Marketplus.id – Berita hoaks banyak beredar terutama di media sosial, dimana jenis hoaks yang paling sering diterima adalah masalah sosial politik, yaitu sekitar 91,8 persen, masalah SARA sebanyak 88,6 persen, dan kesehatan 41,2 persen. Selanjutnya makanan dan minuman 32,6 persen, penipuan keuangan 24,5 persen, iptek 23,7 persen, berita duka 18,8 persen, candaan 17,6 persen, bencana alam 10,3 persen hingga lalu lintas 4 persen.

“Hoaks di bidang energi misalnya hoaks lowongan pekerjaan. Karena lowongan kerja di bidang energi masih menjadi primadona. Potensi muncul hoaks ketika terjadi ada kebijakan pemerintah yang bertentangan dengan kebijakan perusahaan,” ujar Khoirul Adib, Owner KA Studio dalam webinar Gerakan Nasional Literasi Digital 2021 untuk wilayah Kabupaten Tulungagung, Jawa Timur, Senin (6/9/2021).

Lanjutnya, jenis hoaks dari tingkat rekayasanya adalah yang mudah diklarifikasi dan yang sulit diklarifikasi. Hoaks yang mudah diklarifikasi adalah yang sebagian besar konten adalah fiksi atau fitnah yang mudah dicari bantahannya, umum terjadi di situs clickbait.

“Sedangkan hoaks yang sulit diklarifikasi adalah berita yang menggabungkan fakta dan fiksi, kadang 80 persen fakta, dan 20 persen fiksi. Serta direkayasa oleh tim dengan kemampuan yang tinggi,” paparnya.

Ia mengatakan, hoaks ini memberikan dampak negatif bagi siapa saja. Kontennya biasanya berisi hal negatif, yang bersifat hasut dan fitnah. Hoaks akan menyasar emosi masyarakat, dan menimbulkan opini negatif sehingga terjadi disintergratif bangsa.

Lanjutnya, hoaks juga memberikan provokasi dan agitasi negatif, yaitu menyulut kebencian, kemarahan, hasutan kepada orang banyak (untuk mengadakan huru-hara, pemberontakan, dan sebagainya), biasanya dilakukan oleh tokoh atau aktivitis partai politik, pidato yang berapi-api untuk mempengaruhi massa.

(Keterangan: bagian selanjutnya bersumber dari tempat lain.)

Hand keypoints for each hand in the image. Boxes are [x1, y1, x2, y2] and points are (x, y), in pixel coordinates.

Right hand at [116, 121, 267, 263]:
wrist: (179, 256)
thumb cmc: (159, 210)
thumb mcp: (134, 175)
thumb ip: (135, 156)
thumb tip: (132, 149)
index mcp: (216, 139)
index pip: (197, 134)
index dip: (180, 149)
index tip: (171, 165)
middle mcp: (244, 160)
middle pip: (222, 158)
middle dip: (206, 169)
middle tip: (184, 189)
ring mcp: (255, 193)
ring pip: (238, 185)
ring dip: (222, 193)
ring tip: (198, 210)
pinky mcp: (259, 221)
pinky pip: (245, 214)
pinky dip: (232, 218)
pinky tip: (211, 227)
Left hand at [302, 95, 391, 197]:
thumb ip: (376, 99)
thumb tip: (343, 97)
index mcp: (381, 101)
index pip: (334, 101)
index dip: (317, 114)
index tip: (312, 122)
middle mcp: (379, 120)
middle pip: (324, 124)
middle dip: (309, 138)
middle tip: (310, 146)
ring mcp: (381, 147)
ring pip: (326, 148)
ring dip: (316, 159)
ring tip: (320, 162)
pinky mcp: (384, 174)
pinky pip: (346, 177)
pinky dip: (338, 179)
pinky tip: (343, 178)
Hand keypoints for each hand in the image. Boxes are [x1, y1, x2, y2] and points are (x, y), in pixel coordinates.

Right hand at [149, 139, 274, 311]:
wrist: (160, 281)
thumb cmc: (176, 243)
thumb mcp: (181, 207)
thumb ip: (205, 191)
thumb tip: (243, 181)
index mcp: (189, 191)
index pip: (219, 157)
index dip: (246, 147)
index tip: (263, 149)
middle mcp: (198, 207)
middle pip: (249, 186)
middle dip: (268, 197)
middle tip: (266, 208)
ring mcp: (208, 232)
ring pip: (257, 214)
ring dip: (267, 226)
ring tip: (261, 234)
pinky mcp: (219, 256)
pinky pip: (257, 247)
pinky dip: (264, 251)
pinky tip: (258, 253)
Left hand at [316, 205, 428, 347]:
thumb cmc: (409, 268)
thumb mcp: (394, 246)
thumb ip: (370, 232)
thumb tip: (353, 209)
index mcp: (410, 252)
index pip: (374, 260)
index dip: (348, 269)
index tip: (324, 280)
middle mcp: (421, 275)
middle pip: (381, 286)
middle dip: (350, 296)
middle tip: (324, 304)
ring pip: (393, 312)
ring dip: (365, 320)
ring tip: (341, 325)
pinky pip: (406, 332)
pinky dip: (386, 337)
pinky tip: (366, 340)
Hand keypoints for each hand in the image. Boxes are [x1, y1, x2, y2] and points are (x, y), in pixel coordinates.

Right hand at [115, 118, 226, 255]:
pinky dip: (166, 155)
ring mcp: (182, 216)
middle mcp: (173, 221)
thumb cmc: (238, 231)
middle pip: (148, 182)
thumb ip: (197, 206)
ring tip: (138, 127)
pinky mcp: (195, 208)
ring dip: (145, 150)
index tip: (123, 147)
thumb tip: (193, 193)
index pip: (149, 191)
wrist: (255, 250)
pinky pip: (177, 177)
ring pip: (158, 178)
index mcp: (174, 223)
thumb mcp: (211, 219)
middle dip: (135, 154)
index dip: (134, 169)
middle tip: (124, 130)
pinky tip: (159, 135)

Hoaks juga merupakan propaganda negative, dimana sebuah upaya yang disengaja dan sistematis untuk membentuk persepsi, memanipulasi alam pikiran atau kognisi, dan mempengaruhi langsung perilaku agar memberikan respon sesuai yang dikehendaki oleh pelaku propaganda.

Webinar Gerakan Nasional Literasi Digital 2021 – untuk Indonesia #MakinCakapDigital diselenggarakan Kementerian Komunikasi dan Informatika (KemenKominfo) bersama Siberkreasi. Webinar wilayah Kabupaten Tulungagung, Jawa Timur, Senin (6/9/2021) juga menghadirkan pembicara, Marsha (Tenaga Ahli Staff Khusus Mendikbudristek Bidang Komunikasi dan Media), Muhammad Miftahun Nadzir (Dosen Entrepreneur Universitas Muhammadiyah Yogyakarta), dan Putu Yani Pratiwi (Lecturer & Owner @askaravilla).

Gerakan Nasional Literasi Digital 2021 – untuk Indonesia #MakinCakapDigital melibatkan 110 lembaga dan komunitas sebagai agen pendidik Literasi Digital. Kegiatan ini diadakan secara virtual berbasis webinar di 34 Provinsi Indonesia dan 514 Kabupaten.

Kegiatan ini menargetkan 10.000.000 orang terliterasi digital pada tahun 2021, hingga tercapai 50 juta orang terliterasi digital pada 2024. Berlandaskan 4 pilar utama, Budaya Bermedia Digital (Digital Culture), Aman Bermedia (Digital Safety), Etis Bermedia Digital (Digital Ethics), dan Cakap Bermedia Digital (Digital Skills) untuk membuat masyarakat Indonesia semakin cakap digital.